▶ PROBLEMS TO WORK ON
A) Which place names appear in the text about the Okara peasant protests?
B) Reproduce the Okara peasant text word for word, everything from "Almost exactly a" down to "registered against them.".

▶ PAGE TEXT
Almost exactly a year ago, leaders and activists of the peasant organisation Anjuman Muzareen Punjab [Society of Landless Peasants, Punjab] were detained under the Anti Terrorism Act for the crime of protesting against what they believed were “illegal detentions” of fellow peasants at the hands of the Okara district administration. April 17, globally commemorated as the day of peasants, was round the corner and the Anjuman was out and about canvassing support for its public gathering on the day. As they blocked a main road, police baton-charged protestors and bundled them inside police vans. Later, a number of cases would be registered against them.
In a sign of how dramatically the fortunes of the peasant movement in Pakistan have fallen, the cases registered have dragged on and on — in some instances, an inordinate delay has been caused to ascertain the simple fact of whether the case is admissible in an anti-terror court. Only recently have a handful of landless peasants been acquitted from terror charges and released.

▶ DATA TO EXAMINE

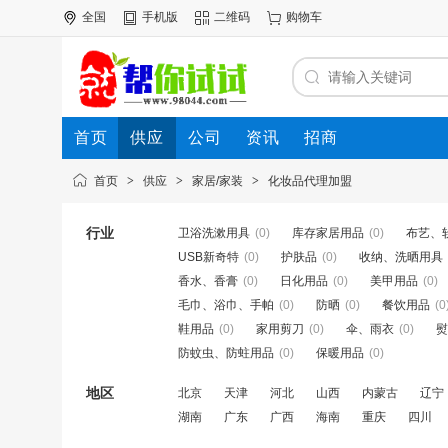
全国
手机版
二维码
购物车
首页
供应
公司
资讯
招商
首页
>
供应
>
家居/家装
>
化妆品代理加盟
行业
卫浴洗漱用具
(0)
库存家居用品
(0)
布艺、
USB新奇特
(0)
护肤品
(0)
收纳、洗晒用具
香水、香膏
(0)
日化用品
(0)
美甲用品
(0)
毛巾、浴巾、手帕
(0)
防晒
(0)
餐饮用品
(0
鞋用品
(0)
家用剪刀
(0)
伞、雨衣
(0)
熨
防蚊虫、防蛀用品
(0)
保暖用品
(0)
地区
北京
天津
河北
山西
内蒙古
辽宁
湖南
广东
广西
海南
重庆
四川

▶ TASK-BY-TASK RESULTS
A) Punjab, Okara, Pakistan

B)
Almost exactly a year ago, leaders and activists of the peasant organisation Anjuman Muzareen Punjab [Society of Landless Peasants, Punjab] were detained under the Anti Terrorism Act for the crime of protesting against what they believed were “illegal detentions” of fellow peasants at the hands of the Okara district administration. April 17, globally commemorated as the day of peasants, was round the corner and the Anjuman was out and about canvassing support for its public gathering on the day. As they blocked a main road, police baton-charged protestors and bundled them inside police vans. Later, a number of cases would be registered against them.